I’ve been blessed with two beautiful children, and they’ve taught me how to love so much more deeply. I want to be a better parent to them because they deserve nothing less than that.
I love (and hate!) that gentle parenting forces me to grow as a person! It’s not just about forcing my kid to behave well, it forces me to evaluate my own behavior towards my son, my husband, and others.
love gentle parenting and Dr Laura. i don’t always succeed on the path that i have chosen, but i am trying to be a better parent, and Aha Parenting and The Single Crunch help me when i’ve strayed…
transitioning our parenting world to a more accepting and loving space is such an important job. We’d appreciate any resources that help us to do that.
I believe gentle parenting is a loving way to raise vibrant and spirited Indigo children. I am growing alongside my children and happy to model calm and cool responses to things that used to drive my crazy. Your entries on The Single Crunch have been eye-opening, a comfort and an inspiration. As I shed many of my beliefs about how I ‘should’ be as a person and a mother, I embrace a new way of living with my children that brings us joy amidst the many challenges that can sometimes overwhelm when you are mothering on your own.
I believe and NEED gentle parenting. I especially need it for my son. He is a beautiful smart free spirit. His qualities will ensure him confidence and success when he is older. However as an almost four year old, it translate as a death wish. He is agressive, chooses not to follow rules, comes off emotionless and is a general stress on my sanity. But I so love him, would give my life for him. I know he needs and wants love, he just doesn’t wanna admit it. I had a new baby 4 mths ago and he has an olded sister of nine. He has just lost his way and can’t find his place in our family. I need all of the tools I need him to bring him back to the fold.

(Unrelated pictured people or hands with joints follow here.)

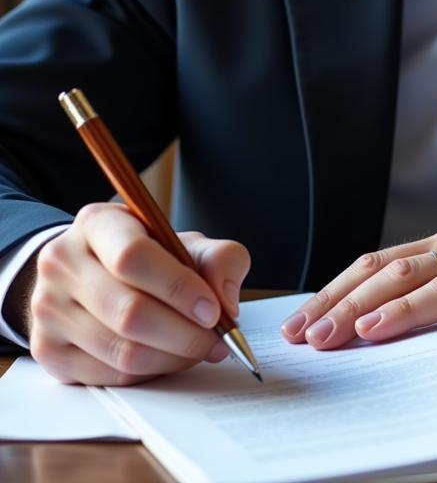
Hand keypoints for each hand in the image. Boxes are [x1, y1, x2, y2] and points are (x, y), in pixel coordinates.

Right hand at [17, 202, 250, 384]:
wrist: (93, 275)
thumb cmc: (149, 257)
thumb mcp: (186, 243)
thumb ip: (220, 259)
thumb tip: (225, 301)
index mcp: (97, 223)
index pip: (133, 257)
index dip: (178, 287)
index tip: (213, 309)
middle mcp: (62, 262)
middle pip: (128, 312)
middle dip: (185, 334)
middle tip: (218, 340)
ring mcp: (48, 309)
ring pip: (121, 351)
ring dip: (173, 357)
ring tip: (200, 349)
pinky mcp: (48, 351)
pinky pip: (109, 375)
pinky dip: (150, 373)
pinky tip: (169, 358)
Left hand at [281, 224, 436, 349]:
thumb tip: (413, 339)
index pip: (383, 265)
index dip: (338, 290)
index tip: (304, 321)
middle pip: (381, 266)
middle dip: (332, 300)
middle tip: (294, 334)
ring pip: (405, 275)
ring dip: (355, 306)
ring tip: (321, 336)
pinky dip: (406, 309)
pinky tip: (375, 328)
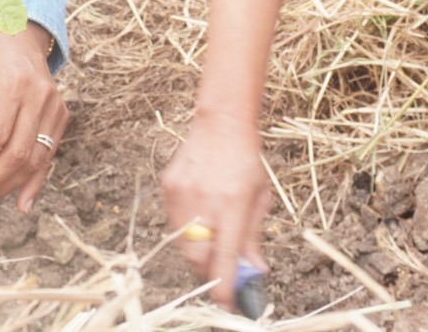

Plus, our last name is Price
I would love your book.
Thanks,
Joanne
I love that gentle parenting (when I manage it better..! I have just ordered the book and am trying every day) will stop generations of harsh parenting. I was raised by an alcoholic father who beat my mother and we lived in terror and after that I was bullied my whole childhood at many schools. I spent my life trying to survive and improve myself in order to be accepted finally and have self-esteem. I have failed so far, trying every type of therapy under the sun, in fact I have in the process become a therapist myself which does not help still. I fight for my child to have a good, happy life with acceptance and self-esteem. So the legacy ends. For that I need books like dr Markham’s because my DNA and neurolinguistic programming are stronger than me. Instead of delving and delving deep and being unable to change what has been formed when I was young, I get my practical advice from the happy kids book now and can save my child from a lieftime of pain! The innocence of children must be protected, even from loving mothers who need advice. The other books I swar by are by Ingeborg Bosh (past reality integration) I really recommend them (to help yourself and your children.
This is so wonderful. I recently gave birth to my daughter who is now four months old. I got a inner message early that I need to “trust my intuitions deeply” with her. And so I did, through the small hospital natural birth, exclusive breastfeeding, babywearing to the extreme of holding her practically every moment, even holding her hands through her sleep at night. And I got a lot of mainstream criticism- like spoiling her, being extreme, not letting her practice independence, raising her to be invert, etc. But just as I start doubting myself I came across the concept of attachment parenting. And I realize thats what my intuitions have been leading me to do all along!though i didn’t even know I was doing it.
What a revelation
Kimberly, is there a transcript of this interview? For your hard of hearing/deaf readers.